EXERCISE PROMPT – Identify every line in the rows below that contains the string "cover", and copy each of those lines in full.

>> begin MATERIAL FOR THIS EXERCISE

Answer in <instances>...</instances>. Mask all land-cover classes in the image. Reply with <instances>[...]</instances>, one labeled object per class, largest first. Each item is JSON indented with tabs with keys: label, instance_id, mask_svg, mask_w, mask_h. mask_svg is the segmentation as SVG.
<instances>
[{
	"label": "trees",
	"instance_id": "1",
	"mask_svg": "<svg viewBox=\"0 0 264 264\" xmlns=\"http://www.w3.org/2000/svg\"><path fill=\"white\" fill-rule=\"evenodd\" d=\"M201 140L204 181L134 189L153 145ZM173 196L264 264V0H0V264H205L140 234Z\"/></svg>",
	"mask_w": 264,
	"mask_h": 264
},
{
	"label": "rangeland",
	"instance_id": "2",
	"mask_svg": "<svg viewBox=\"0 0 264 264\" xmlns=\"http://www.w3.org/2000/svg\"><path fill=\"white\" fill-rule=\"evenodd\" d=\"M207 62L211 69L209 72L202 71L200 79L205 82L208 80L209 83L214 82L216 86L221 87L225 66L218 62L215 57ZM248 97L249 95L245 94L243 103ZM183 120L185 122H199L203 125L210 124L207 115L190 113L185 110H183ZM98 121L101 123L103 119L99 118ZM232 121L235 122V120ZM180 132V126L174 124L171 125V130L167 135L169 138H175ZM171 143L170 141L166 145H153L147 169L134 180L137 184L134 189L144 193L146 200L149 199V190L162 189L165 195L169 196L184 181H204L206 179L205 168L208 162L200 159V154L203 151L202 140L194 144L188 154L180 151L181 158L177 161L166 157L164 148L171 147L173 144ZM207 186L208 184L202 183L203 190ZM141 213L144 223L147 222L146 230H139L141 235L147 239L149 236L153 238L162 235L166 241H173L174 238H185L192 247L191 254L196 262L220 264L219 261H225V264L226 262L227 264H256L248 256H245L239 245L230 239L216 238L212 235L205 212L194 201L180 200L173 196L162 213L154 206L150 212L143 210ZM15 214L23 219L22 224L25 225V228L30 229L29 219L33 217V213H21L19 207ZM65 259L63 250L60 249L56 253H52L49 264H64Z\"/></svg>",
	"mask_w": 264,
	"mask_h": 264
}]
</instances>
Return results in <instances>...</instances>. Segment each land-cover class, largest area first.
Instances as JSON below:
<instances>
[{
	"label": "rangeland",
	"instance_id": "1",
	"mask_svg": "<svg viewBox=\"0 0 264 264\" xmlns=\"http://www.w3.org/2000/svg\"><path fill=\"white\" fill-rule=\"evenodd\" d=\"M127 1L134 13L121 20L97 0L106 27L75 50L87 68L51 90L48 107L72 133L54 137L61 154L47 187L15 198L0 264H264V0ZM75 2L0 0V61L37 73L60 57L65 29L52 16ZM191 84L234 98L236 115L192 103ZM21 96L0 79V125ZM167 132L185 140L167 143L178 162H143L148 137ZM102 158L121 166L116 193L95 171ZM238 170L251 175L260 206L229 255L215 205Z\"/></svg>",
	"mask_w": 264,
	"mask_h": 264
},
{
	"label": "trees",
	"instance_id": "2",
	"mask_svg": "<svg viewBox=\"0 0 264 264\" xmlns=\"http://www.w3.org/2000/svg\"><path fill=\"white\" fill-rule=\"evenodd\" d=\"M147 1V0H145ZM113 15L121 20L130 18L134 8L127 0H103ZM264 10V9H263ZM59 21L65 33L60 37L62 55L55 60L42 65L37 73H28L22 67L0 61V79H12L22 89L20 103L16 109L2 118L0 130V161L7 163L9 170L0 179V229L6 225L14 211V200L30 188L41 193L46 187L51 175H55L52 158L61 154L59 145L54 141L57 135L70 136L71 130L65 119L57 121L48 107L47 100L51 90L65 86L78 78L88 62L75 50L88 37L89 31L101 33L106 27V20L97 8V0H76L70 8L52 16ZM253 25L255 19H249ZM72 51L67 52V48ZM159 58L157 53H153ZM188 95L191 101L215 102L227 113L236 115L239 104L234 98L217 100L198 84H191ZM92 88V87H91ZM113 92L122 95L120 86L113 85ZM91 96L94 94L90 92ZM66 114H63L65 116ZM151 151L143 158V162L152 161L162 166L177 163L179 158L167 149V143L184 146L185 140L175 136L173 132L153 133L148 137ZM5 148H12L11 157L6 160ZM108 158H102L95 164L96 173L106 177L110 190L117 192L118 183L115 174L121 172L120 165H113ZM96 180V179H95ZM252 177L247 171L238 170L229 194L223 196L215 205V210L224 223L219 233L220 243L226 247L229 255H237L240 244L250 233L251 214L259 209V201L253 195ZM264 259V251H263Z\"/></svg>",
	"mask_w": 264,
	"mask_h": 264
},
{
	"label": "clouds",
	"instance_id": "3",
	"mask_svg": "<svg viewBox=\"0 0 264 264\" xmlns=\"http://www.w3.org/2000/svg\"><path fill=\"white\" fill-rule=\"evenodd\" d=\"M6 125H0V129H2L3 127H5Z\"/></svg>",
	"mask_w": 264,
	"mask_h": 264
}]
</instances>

>> end MATERIAL FOR THIS EXERCISE

RESPONSE TO THIS TASK –
Answer in <instances>...</instances>. Mask all land-cover classes in the image. Reply with <instances>[...]</instances>, one labeled object per class, largest first. Each item is JSON indented with tabs with keys: label, instance_id, mask_svg, mask_w, mask_h. mask_svg is the segmentation as SVG.
Return results in <instances>...</instances>. Segment each land-cover class, largest area first.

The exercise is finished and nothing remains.